**WORK ORDER**. Below are the entries. Transcribe exactly the lines from the one with "table_cell [574, 1327, 690, 1458]" through the one with "table_cell [692, 689, 882, 792]", ends included, and leave out all others.

**DATA TO USE**.
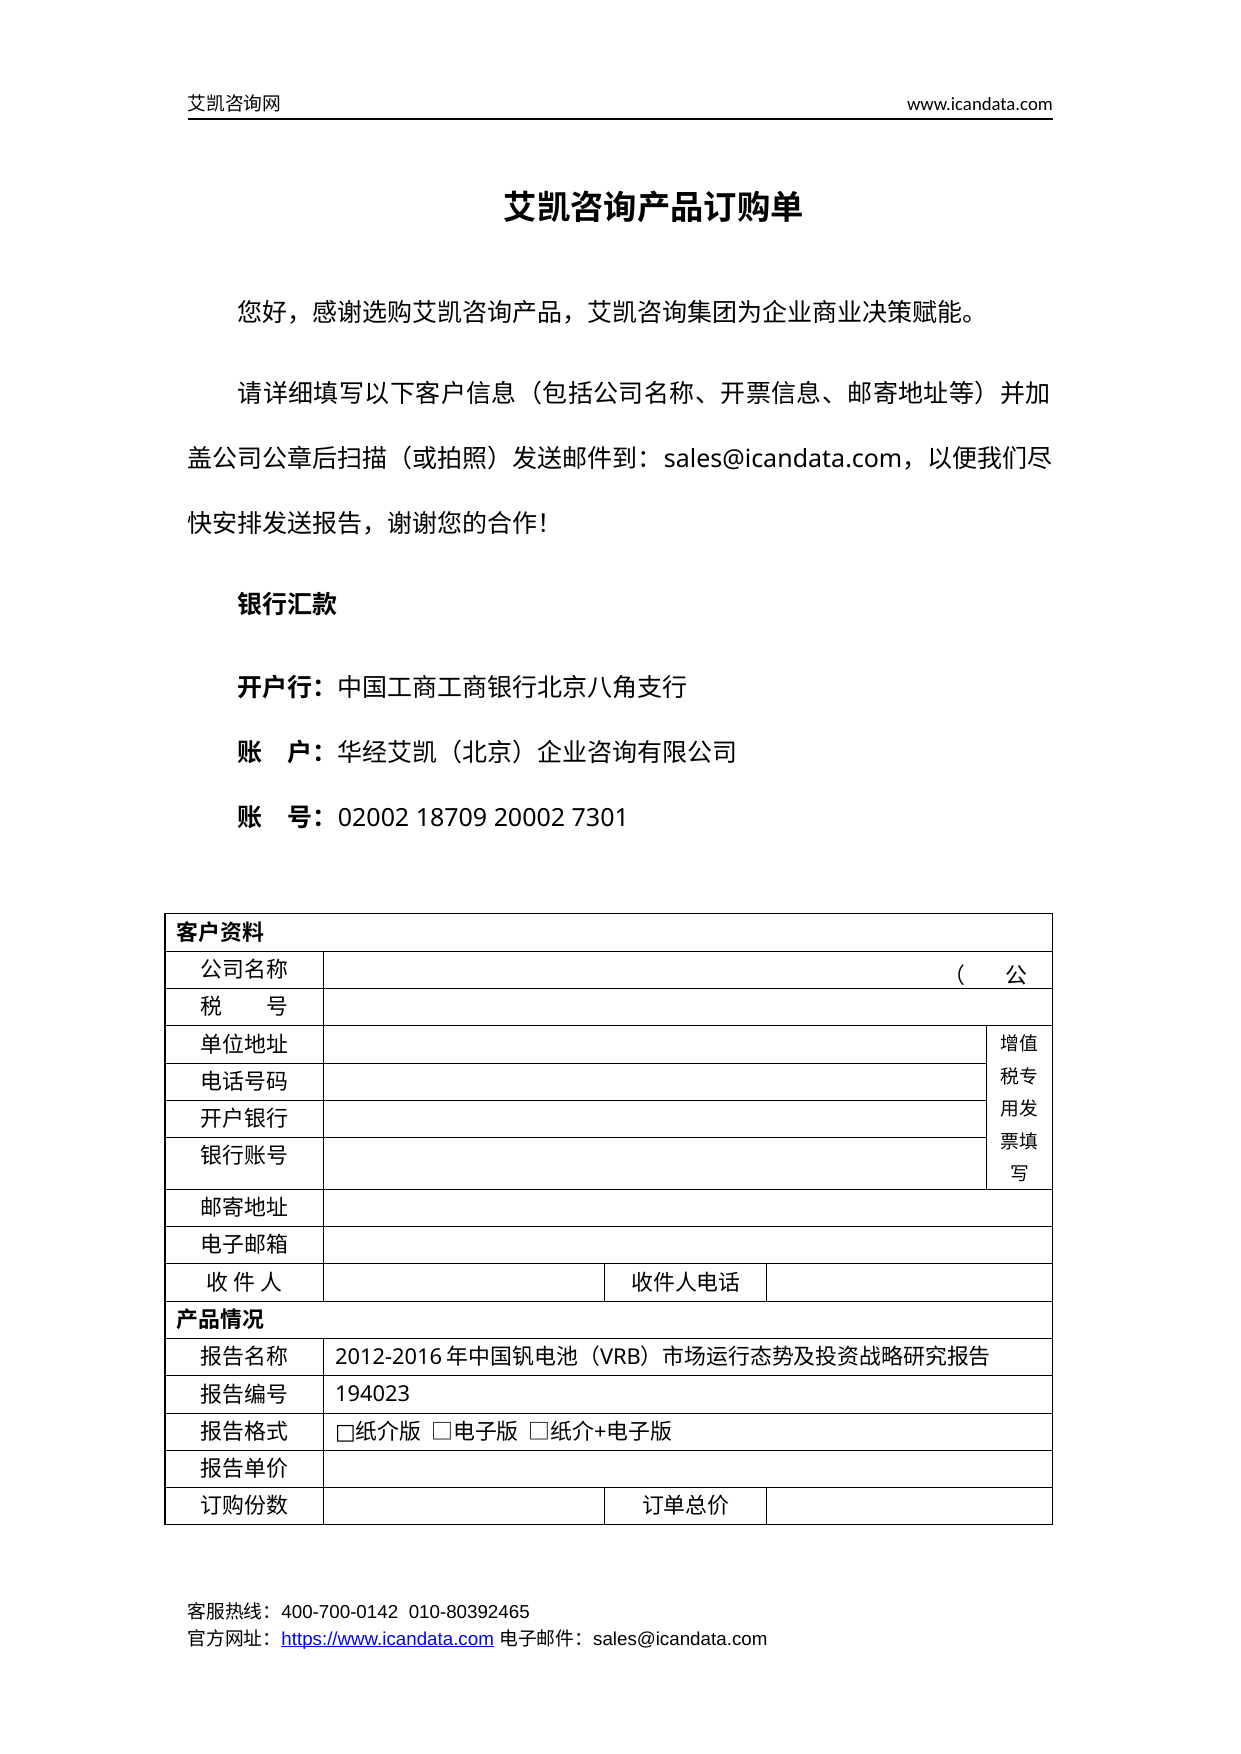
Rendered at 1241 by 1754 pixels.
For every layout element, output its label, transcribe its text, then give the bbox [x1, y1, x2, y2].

text 账 号：02002 18709 20002 7301 [187, 783, 1053, 848]
table_cell [324, 1026, 986, 1062]
table_cell 报告名称 [166, 1339, 323, 1375]
table_cell [324, 1064, 986, 1100]
text 请详细填写以下客户信息（包括公司名称、开票信息、邮寄地址等）并加盖公司公章后扫描（或拍照）发送邮件到：sales@icandata.com，以便我们尽快安排发送报告，谢谢您的合作！ [187, 359, 1053, 554]
table_cell 报告单价 [166, 1451, 323, 1487]
table_cell 产品情况 [166, 1302, 1052, 1338]
table_cell 开户银行 [166, 1101, 323, 1137]
table_cell [324, 1264, 604, 1301]
table_cell □纸介版 □电子版 □纸介+电子版 [324, 1414, 1052, 1450]
table_cell 报告编号 [166, 1376, 323, 1412]
table_cell [324, 1190, 1052, 1226]
table_cell 公司名称 [166, 952, 323, 988]
table_cell 增值税专用发票填写 [987, 1026, 1052, 1189]
table_cell 银行账号 [166, 1138, 323, 1189]
table_cell 单位地址 [166, 1026, 323, 1062]
table_cell 税 号 [166, 989, 323, 1025]
table_header 客户资料 [166, 914, 1052, 951]
table_cell 电子邮箱 [166, 1227, 323, 1263]
text 开户行：中国工商工商银行北京八角支行 [187, 653, 1053, 718]
text 艾凯咨询产品订购单 [187, 172, 1053, 237]
text 您好，感谢选购艾凯咨询产品，艾凯咨询集团为企业商业决策赋能。 [187, 278, 1053, 343]
table_cell 订购份数 [166, 1488, 323, 1524]
table_cell 收件人电话 [605, 1264, 766, 1301]
table_cell 订单总价 [605, 1488, 766, 1524]
table_cell [324, 1101, 986, 1137]
table_cell [767, 1488, 1052, 1524]
table_cell 报告格式 [166, 1414, 323, 1450]
table_cell [324, 952, 1052, 988]
table_cell 邮寄地址 [166, 1190, 323, 1226]
text 账 户：华经艾凯（北京）企业咨询有限公司 [187, 718, 1053, 783]
text 银行汇款 [187, 570, 1053, 635]
table_cell 194023 [324, 1376, 1052, 1412]
table_cell [324, 1488, 604, 1524]
table_cell 电话号码 [166, 1064, 323, 1100]
table_cell [767, 1264, 1052, 1301]
table_cell [324, 1451, 1052, 1487]
table_cell 2012-2016年中国钒电池（VRB）市场运行态势及投资战略研究报告 [324, 1339, 1052, 1375]
table_cell [324, 989, 1052, 1025]
table_cell [324, 1138, 986, 1189]
table_cell 收 件 人 [166, 1264, 323, 1301]
table_cell [324, 1227, 1052, 1263]
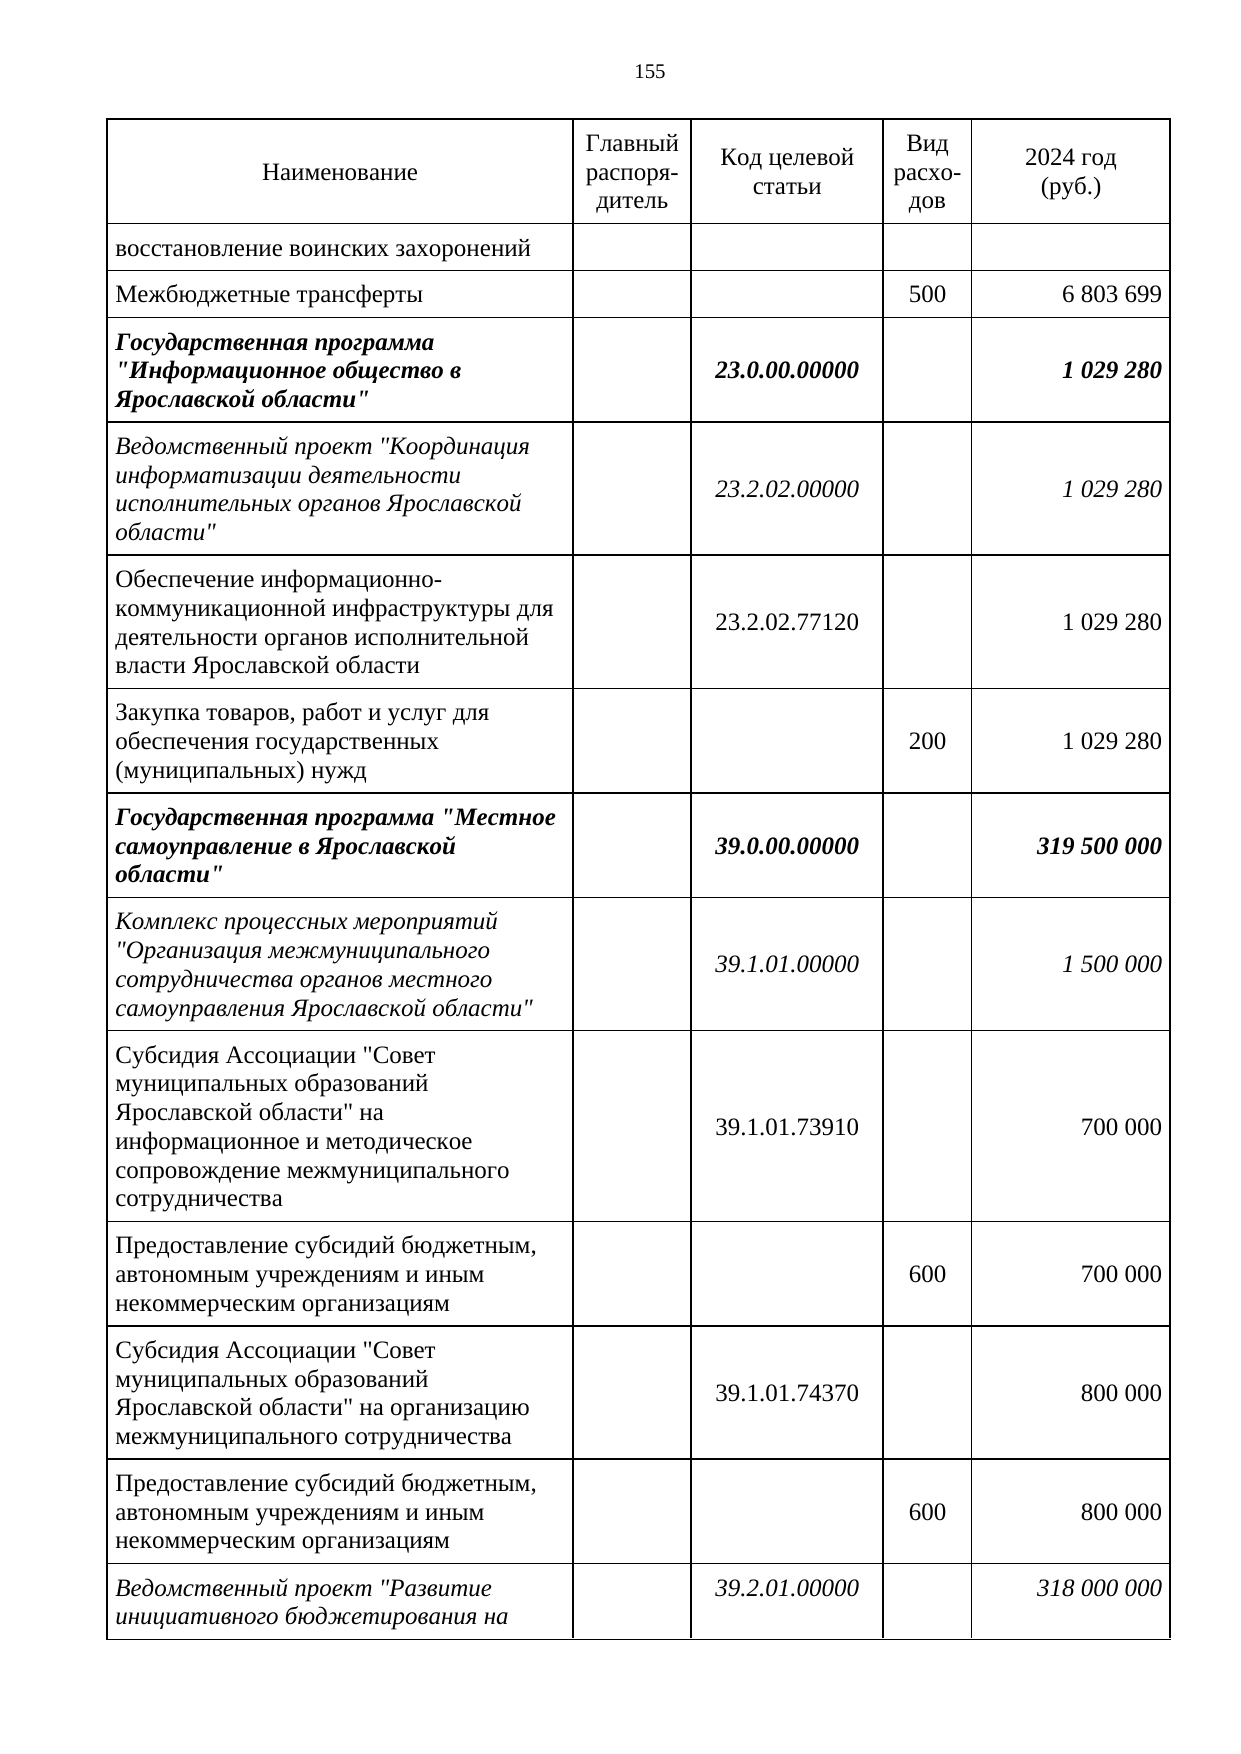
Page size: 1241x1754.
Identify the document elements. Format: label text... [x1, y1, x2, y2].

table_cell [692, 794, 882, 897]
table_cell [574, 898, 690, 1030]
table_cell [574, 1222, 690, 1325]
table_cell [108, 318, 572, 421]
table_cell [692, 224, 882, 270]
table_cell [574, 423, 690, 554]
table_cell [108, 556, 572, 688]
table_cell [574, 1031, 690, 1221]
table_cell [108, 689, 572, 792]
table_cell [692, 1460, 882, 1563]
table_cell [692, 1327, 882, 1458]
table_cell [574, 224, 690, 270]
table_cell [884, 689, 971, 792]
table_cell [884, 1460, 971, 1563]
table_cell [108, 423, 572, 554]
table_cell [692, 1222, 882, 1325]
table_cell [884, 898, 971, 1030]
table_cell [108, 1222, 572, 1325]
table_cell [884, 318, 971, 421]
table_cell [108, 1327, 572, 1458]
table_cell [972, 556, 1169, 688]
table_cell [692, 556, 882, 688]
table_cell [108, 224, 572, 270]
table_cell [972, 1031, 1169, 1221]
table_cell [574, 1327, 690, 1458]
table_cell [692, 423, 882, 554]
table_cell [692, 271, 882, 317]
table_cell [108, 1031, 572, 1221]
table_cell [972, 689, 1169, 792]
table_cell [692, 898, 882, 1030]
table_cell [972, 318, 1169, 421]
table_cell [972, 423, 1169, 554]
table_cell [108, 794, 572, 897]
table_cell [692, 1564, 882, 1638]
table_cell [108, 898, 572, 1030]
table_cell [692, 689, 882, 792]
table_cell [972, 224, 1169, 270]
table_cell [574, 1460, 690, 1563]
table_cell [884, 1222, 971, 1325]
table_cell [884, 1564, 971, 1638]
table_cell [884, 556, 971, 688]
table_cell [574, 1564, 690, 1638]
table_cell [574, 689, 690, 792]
table_header Код целевой статьи [692, 120, 882, 223]
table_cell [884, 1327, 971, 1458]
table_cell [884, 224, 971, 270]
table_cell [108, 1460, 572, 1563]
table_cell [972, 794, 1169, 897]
table_header Вид расхо-дов [884, 120, 971, 223]
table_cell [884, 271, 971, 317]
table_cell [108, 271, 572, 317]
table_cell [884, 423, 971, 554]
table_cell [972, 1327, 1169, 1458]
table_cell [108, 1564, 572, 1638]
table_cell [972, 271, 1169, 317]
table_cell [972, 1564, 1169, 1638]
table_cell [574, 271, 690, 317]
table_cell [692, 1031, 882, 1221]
table_header [574, 120, 690, 223]
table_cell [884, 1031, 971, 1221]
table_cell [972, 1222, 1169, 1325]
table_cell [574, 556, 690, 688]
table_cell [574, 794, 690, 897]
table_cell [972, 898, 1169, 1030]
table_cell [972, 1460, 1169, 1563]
table_header 2024 год (руб.) [972, 120, 1169, 223]
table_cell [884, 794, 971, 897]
table_header [108, 120, 572, 223]
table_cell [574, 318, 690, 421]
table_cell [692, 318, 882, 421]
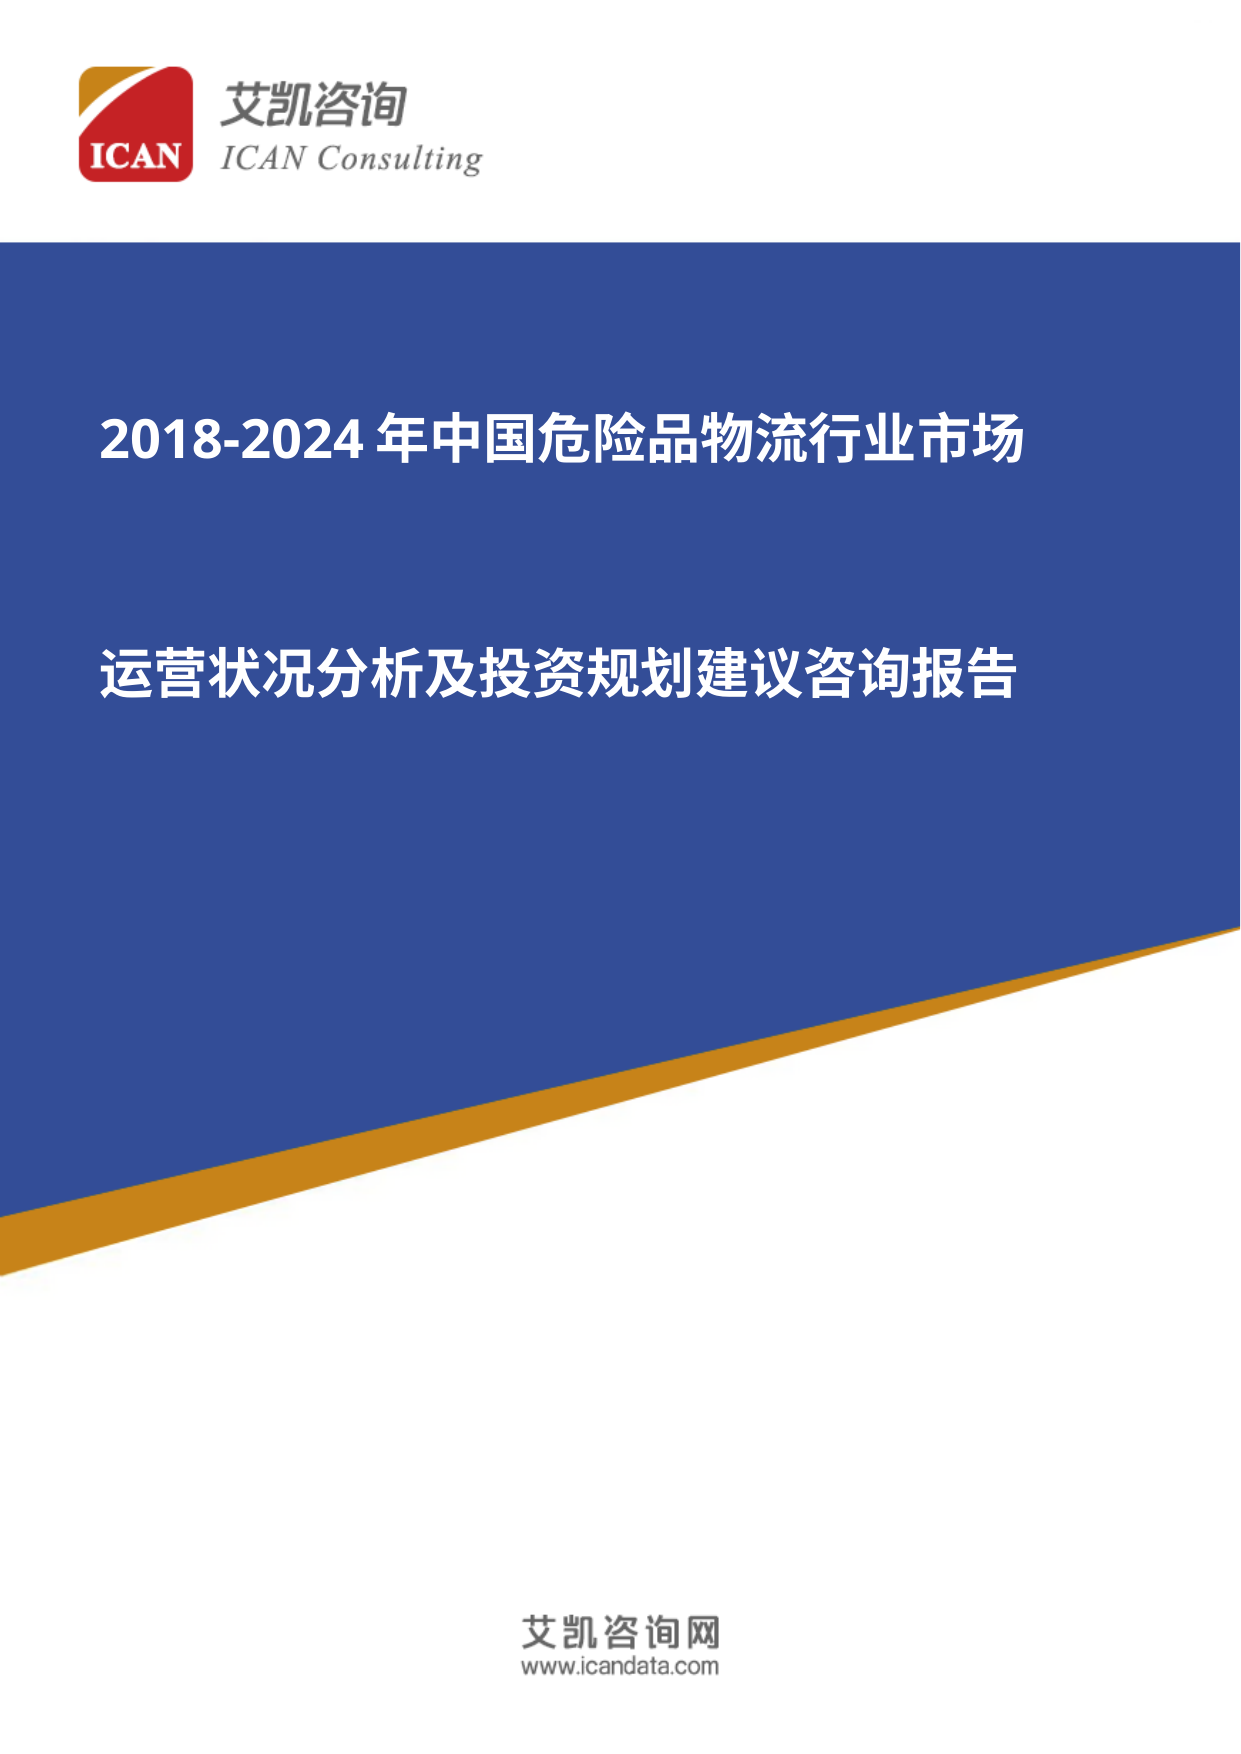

**ANSWER SECTION**.
table_cell [574, 1327, 690, 1458]
table_cell [692, 423, 882, 554]
table_cell [692, 271, 882, 317]
table_cell [108, 1031, 572, 1221]
table_cell [972, 689, 1169, 792]
table_cell [692, 898, 882, 1030]
table_cell [972, 318, 1169, 421]
table_cell [972, 423, 1169, 554]
table_cell [108, 794, 572, 897]
table_cell [692, 1564, 882, 1638]
table_cell [108, 898, 572, 1030]
table_cell [692, 689, 882, 792]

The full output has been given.